• ЗАДАНИЕ A: Оформите в виде таблицы Markdown с колонками «№» и «Строка» все строки записей от строки, где есть "Italiano (Italia)", до строки, где есть "потвърждаване на резервацията.", включая обе. Пустые строки и картинки в таблицу не включайте.

• ИЗБРАННЫЙ ОТРЫВОК:

------------

С внешней стороны эта эпоха характеризуется царствованием Николая I.
Творческое напряжение Петровской ломки давно завершилось. Пышно расцветшая, но по существу чуждая русскому народу Екатерининская монархия уже отблистала. Александровские войска обошли Европу и вернулись домой, принеся одновременно радикальные идеи декабристов, вскормленные философией революционной Францией и мистику библейского общества, квакеров, франкмасонов, баронессы Крюденер, и весь буйный цвет германской романтики, выросшей на протестантских дрожжах.
Русская мысль не только напиталась западными идеями, — она была пресыщена ими. И может быть, основной смысл Николаевского царствования заключался именно в том, что дальше этим путём идти было нельзя, и невозможно было жить за счёт чужих идей и чужой культуры. Она перестала питать и оживотворять русскую культуру, отчего официальная русская культура закаменела, затянутая в мундиры, задыхающаяся на пышных парадах, культура застыла в своём холодном блеске. И органически на смену ей стала расти иная форма, стремящиеся осмыслить свою связь не с Западом, а со своим собственным народом. Никто лучше Герцена не показал муки этого процесса, и никто лучше него не определил выходящие не поверхность новые силы.

------------

• ВЫДЕРЖКИ ИЗ ДАННЫХ:
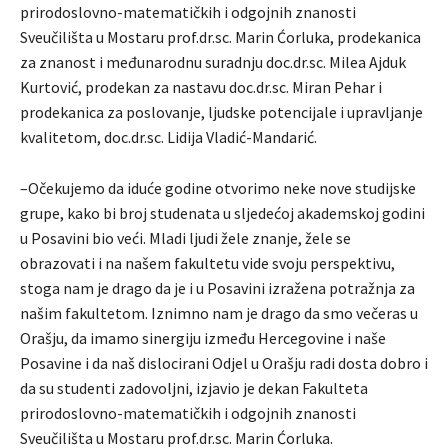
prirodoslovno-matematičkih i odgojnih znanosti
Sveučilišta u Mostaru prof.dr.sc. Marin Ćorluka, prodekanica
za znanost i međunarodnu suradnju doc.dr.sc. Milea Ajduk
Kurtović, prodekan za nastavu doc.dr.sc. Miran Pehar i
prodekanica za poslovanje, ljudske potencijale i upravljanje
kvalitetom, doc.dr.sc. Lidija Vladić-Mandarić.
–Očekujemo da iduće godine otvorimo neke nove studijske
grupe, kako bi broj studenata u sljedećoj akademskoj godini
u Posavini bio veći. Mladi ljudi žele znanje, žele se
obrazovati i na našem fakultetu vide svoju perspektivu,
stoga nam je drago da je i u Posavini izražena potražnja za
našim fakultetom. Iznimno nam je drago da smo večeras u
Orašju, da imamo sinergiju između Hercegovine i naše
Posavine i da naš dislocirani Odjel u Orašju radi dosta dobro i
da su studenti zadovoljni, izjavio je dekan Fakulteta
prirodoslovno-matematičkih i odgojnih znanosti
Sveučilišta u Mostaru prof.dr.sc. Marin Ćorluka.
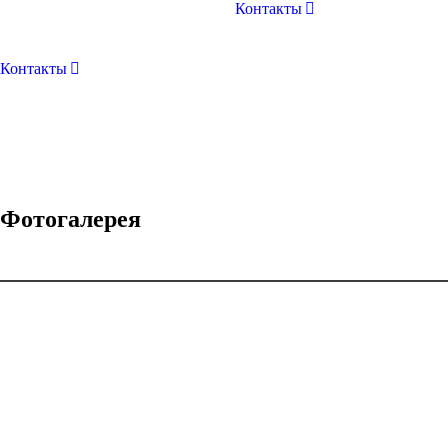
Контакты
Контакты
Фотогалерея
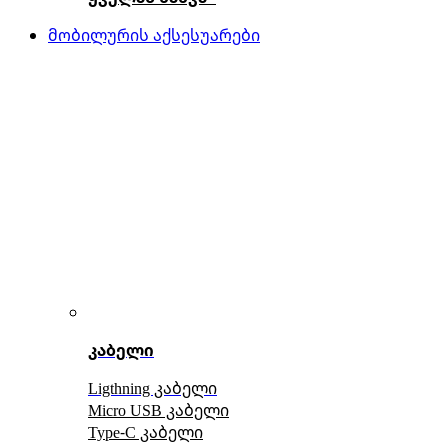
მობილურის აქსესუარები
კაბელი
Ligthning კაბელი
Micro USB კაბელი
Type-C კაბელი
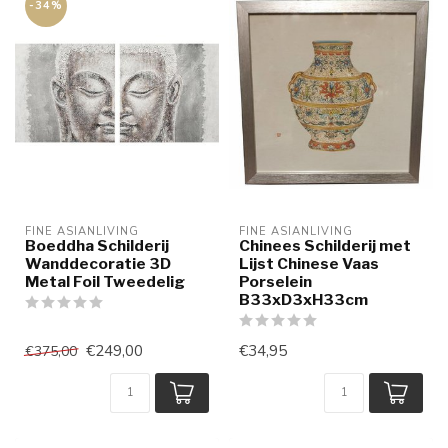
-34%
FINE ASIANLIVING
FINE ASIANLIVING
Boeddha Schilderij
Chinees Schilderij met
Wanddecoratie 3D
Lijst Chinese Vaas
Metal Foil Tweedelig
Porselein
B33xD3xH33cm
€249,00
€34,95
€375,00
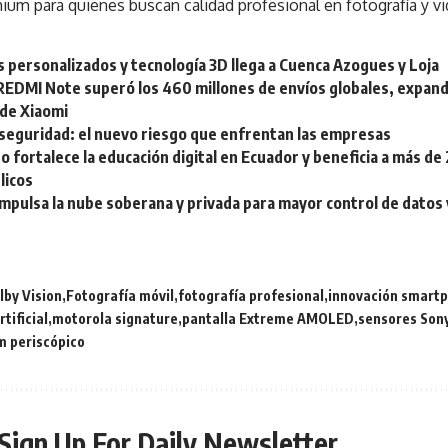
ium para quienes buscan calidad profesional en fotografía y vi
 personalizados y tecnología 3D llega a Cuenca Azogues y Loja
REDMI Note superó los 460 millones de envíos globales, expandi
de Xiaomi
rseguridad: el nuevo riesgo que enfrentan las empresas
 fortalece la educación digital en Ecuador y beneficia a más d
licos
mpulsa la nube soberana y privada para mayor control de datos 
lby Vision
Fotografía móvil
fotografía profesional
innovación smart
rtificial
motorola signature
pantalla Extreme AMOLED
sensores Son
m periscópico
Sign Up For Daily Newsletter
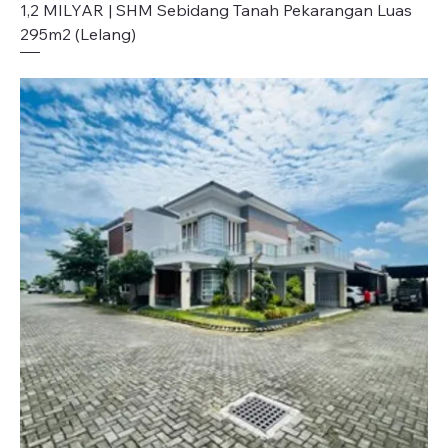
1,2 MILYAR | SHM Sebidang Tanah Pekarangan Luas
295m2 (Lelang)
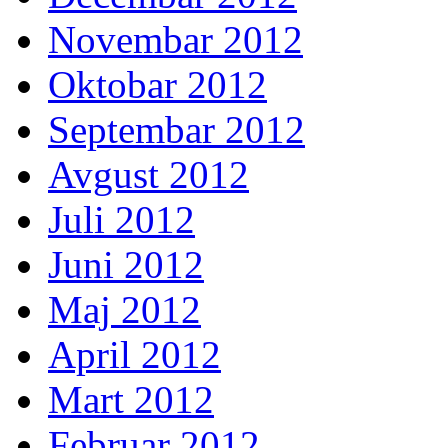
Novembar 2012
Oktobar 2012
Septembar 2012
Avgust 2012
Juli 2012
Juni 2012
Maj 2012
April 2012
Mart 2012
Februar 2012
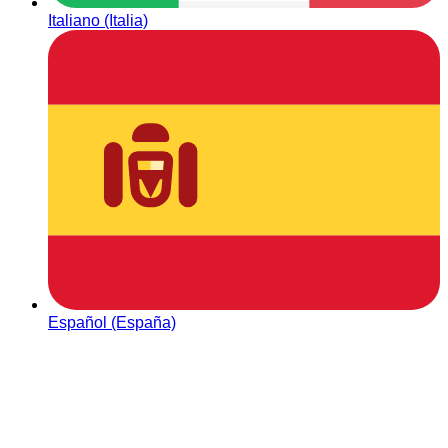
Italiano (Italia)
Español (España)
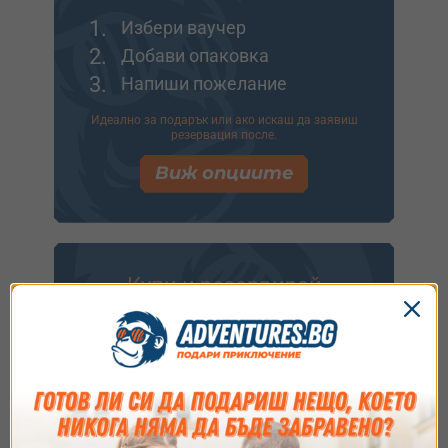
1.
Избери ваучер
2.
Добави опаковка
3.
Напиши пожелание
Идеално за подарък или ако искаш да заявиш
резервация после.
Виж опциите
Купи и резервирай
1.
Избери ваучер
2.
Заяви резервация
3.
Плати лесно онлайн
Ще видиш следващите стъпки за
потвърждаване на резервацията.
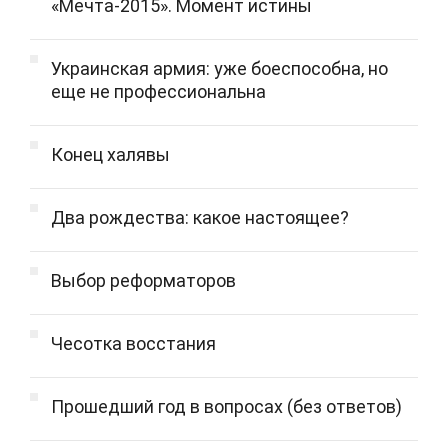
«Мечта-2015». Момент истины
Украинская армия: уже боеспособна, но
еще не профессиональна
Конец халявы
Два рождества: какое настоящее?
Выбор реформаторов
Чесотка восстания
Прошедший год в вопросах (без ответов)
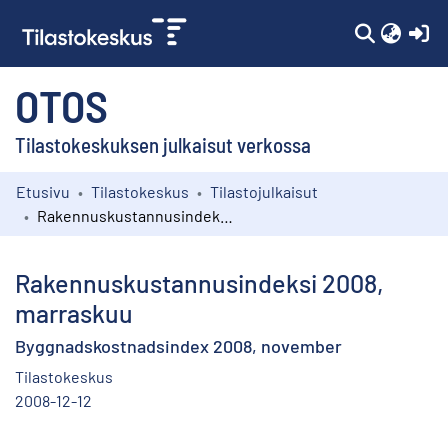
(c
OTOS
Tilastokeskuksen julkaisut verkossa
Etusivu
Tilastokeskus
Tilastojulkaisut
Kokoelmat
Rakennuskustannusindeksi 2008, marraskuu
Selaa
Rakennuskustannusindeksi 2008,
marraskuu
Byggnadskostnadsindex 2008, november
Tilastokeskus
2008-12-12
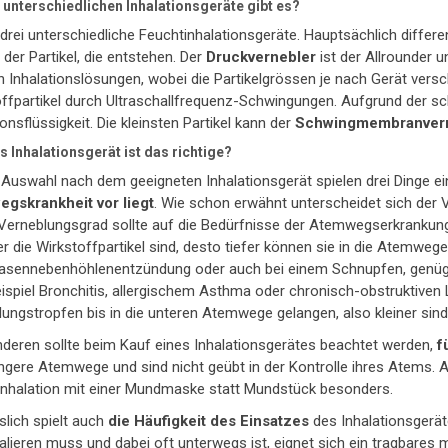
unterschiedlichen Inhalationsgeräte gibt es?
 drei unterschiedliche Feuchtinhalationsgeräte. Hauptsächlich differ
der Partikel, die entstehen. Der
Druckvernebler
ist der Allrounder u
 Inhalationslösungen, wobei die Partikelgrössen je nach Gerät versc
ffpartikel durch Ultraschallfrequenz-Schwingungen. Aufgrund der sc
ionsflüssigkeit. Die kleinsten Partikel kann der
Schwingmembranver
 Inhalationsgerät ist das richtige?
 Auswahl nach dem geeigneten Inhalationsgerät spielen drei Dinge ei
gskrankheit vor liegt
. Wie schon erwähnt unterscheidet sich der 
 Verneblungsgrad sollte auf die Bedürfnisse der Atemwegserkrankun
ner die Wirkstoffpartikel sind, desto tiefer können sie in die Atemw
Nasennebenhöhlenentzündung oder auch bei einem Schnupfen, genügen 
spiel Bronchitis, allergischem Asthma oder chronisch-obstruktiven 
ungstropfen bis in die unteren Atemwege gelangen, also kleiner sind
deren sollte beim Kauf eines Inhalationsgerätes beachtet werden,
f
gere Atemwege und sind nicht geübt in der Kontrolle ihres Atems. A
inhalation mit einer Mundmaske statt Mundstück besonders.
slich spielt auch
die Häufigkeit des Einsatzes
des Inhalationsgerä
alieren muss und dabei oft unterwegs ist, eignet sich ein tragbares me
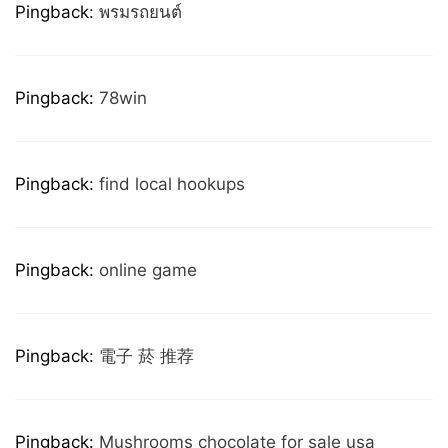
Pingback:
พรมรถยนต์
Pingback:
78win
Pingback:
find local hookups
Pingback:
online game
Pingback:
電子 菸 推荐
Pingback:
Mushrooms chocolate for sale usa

------------

• ЗАДАНИЕ B: Верните без изменений часть отрывка о царствовании Николая I от слов "Русская мысль не" до слов "поверхность новые силы." включительно.

• ОТВЕТ A:
| № | Строка |
|---|---|
| 1 | Italiano (Italia) |
| 2 | Español (España) |
| 3 | 1. |
| 4 | Избери ваучер |
| 5 | 2. |
| 6 | Добави опаковка |
| 7 | 3. |
| 8 | Напиши пожелание |
| 9 | Идеално за подарък или ако искаш да заявиш |
| 10 | резервация после. |
| 11 | Виж опциите |
| 12 | Купи и резервирай |
| 13 | 1. |
| 14 | Избери ваучер |
| 15 | 2. |
| 16 | Заяви резервация |
| 17 | 3. |
| 18 | Плати лесно онлайн |
| 19 | Ще видиш следващите стъпки за |
| 20 | потвърждаване на резервацията. |

• ОТВЕТ B:
Русская мысль не только напиталась западными идеями, — она была пресыщена ими. И может быть, основной смысл Николаевского царствования заключался именно в том, что дальше этим путём идти было нельзя, и невозможно было жить за счёт чужих идей и чужой культуры. Она перестала питать и оживотворять русскую культуру, отчего официальная русская культура закаменела, затянутая в мундиры, задыхающаяся на пышных парадах, культура застыла в своём холодном блеске. И органически на смену ей стала расти иная форма, стремящиеся осмыслить свою связь не с Западом, а со своим собственным народом. Никто лучше Герцена не показал муки этого процесса, и никто лучше него не определил выходящие не поверхность новые силы.